EXERCISE - In the records below, the relevant part opens with the line containing "vfov_deg: 30.3" and closes with the line containing "focal_mm: 5.1"; print that part exactly and only, without its pictures.

GIVEN RECORDS -
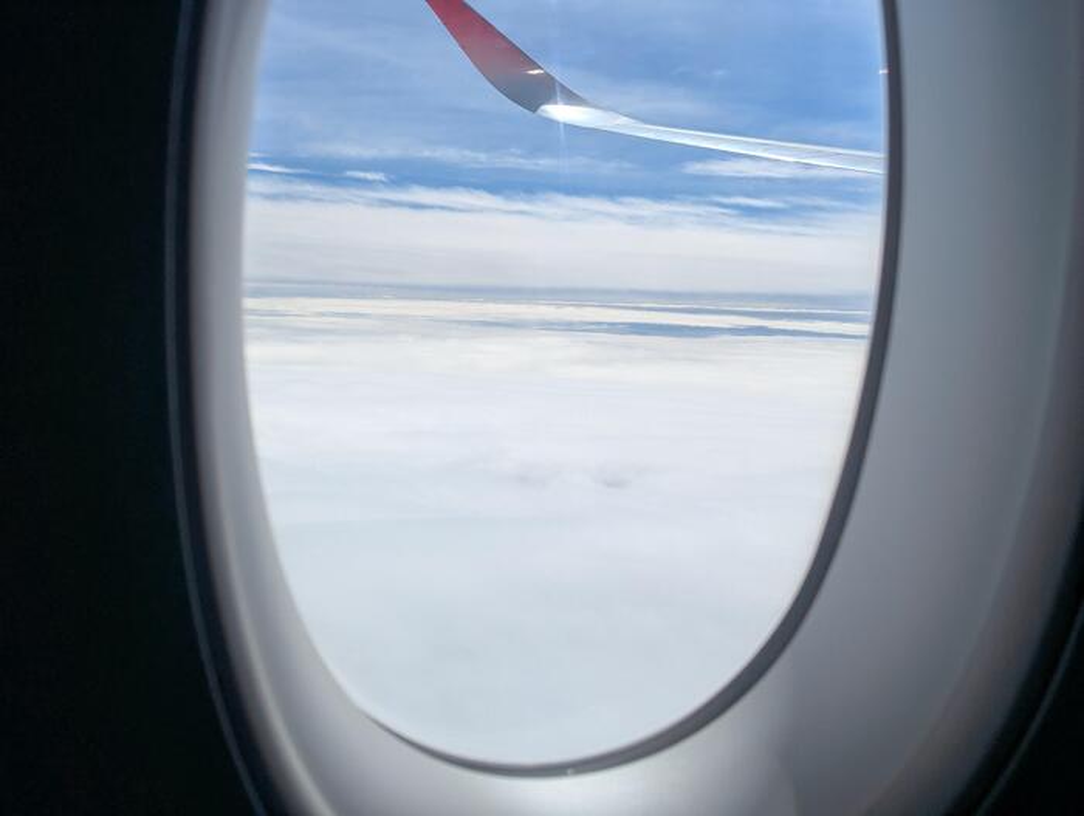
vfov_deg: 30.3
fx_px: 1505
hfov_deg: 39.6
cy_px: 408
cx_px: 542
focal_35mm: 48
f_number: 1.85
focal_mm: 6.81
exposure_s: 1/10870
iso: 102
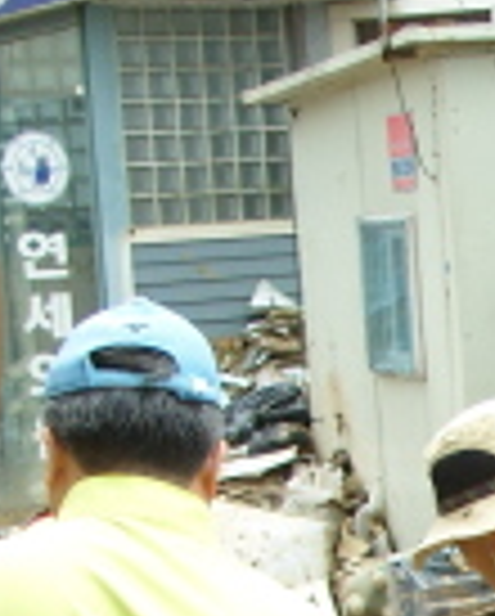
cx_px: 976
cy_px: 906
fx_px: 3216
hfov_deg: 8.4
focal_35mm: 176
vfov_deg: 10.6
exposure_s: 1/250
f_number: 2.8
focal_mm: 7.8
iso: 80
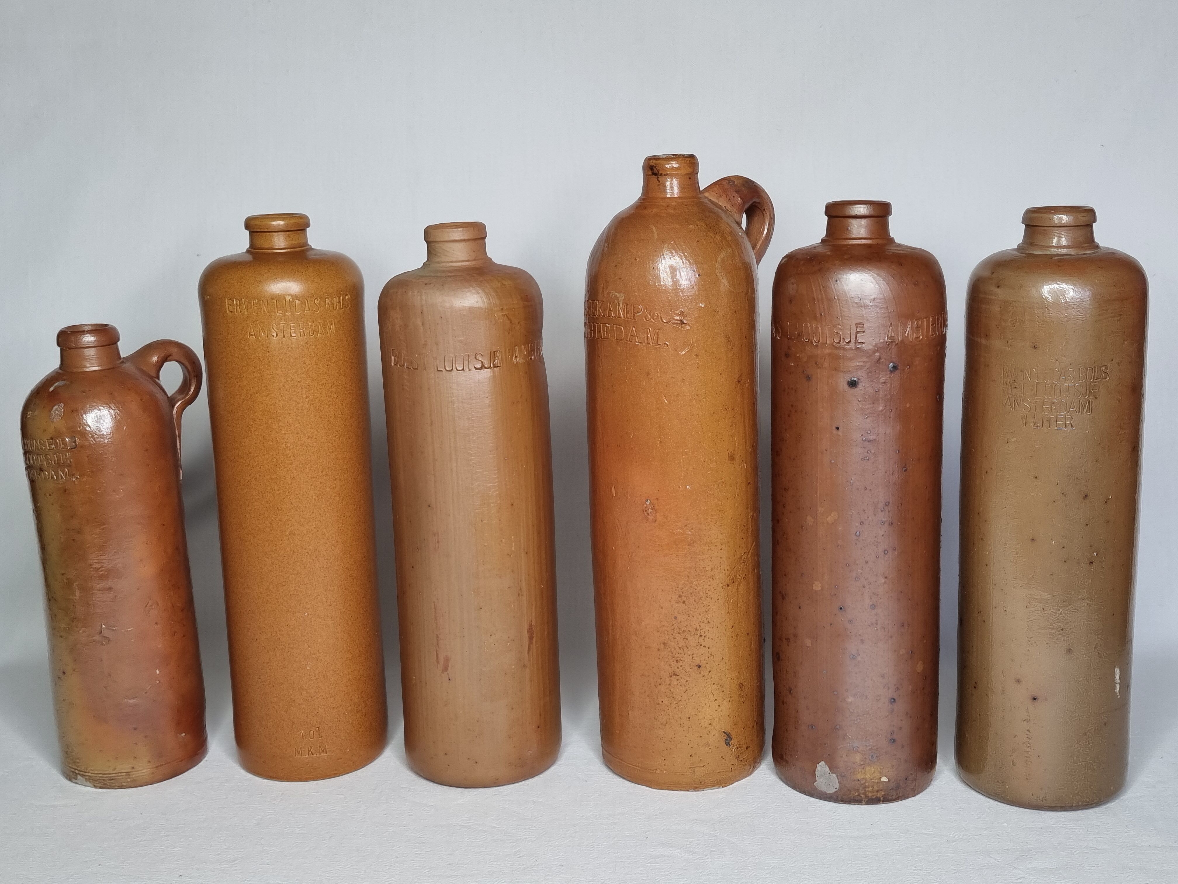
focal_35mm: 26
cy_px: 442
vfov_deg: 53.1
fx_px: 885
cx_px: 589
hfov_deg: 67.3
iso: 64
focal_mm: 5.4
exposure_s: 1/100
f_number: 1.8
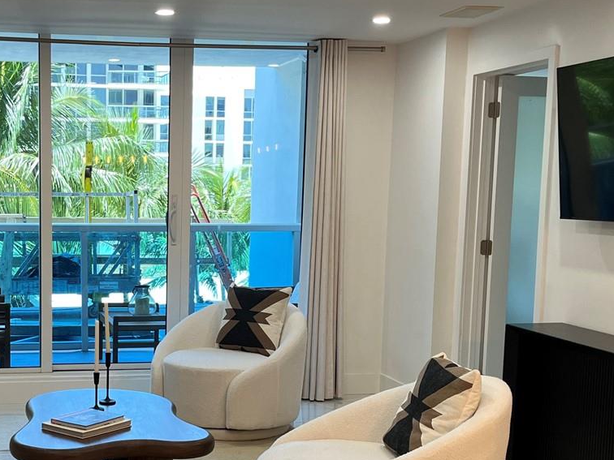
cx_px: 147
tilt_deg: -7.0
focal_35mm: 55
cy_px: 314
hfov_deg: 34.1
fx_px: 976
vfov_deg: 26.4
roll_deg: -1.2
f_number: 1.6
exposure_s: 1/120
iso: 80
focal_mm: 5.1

* * *

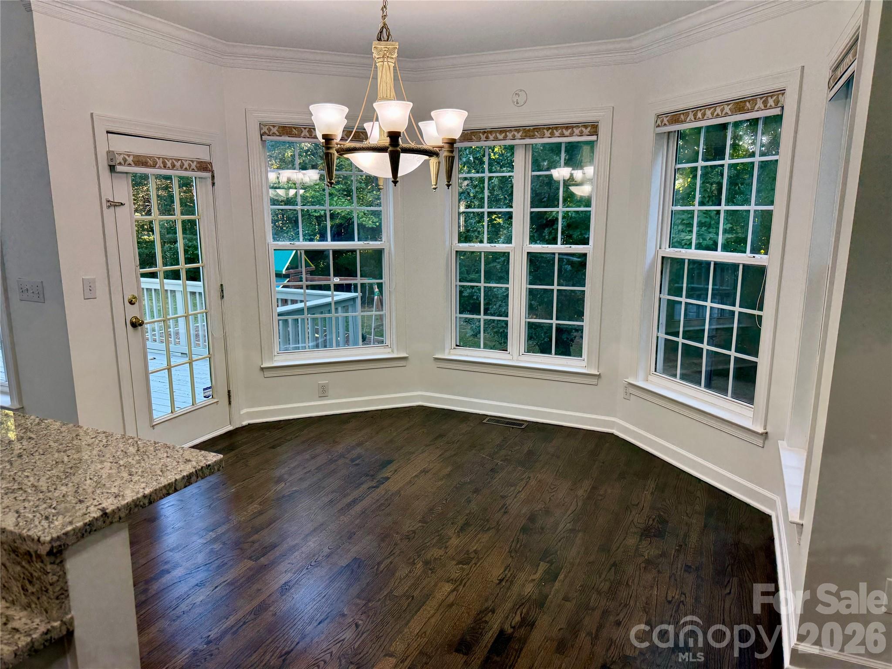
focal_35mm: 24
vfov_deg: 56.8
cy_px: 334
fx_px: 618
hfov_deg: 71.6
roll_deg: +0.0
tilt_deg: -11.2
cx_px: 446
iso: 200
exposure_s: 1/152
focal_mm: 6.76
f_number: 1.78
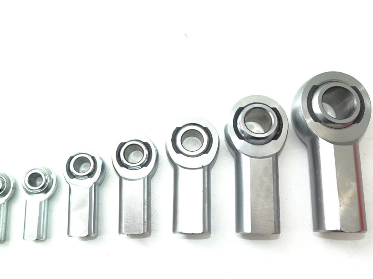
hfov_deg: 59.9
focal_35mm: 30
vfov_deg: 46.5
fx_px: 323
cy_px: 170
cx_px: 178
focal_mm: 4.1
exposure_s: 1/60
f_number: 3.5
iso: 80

ANSWER FOR THIS EXERCISE -
vfov_deg: 30.3
fx_px: 1505
hfov_deg: 39.6
cy_px: 408
cx_px: 542
focal_35mm: 48
f_number: 1.85
focal_mm: 6.81
exposure_s: 1/10870
iso: 102
cx_px: 976
cy_px: 906
fx_px: 3216
hfov_deg: 8.4
focal_35mm: 176
vfov_deg: 10.6
exposure_s: 1/250
f_number: 2.8
focal_mm: 7.8
iso: 80
focal_35mm: 26
cy_px: 442
vfov_deg: 53.1
fx_px: 885
cx_px: 589
hfov_deg: 67.3
iso: 64
focal_mm: 5.4
exposure_s: 1/100
f_number: 1.8
cx_px: 147
tilt_deg: -7.0
focal_35mm: 55
cy_px: 314
hfov_deg: 34.1
fx_px: 976
vfov_deg: 26.4
roll_deg: -1.2
f_number: 1.6
exposure_s: 1/120
iso: 80
focal_mm: 5.1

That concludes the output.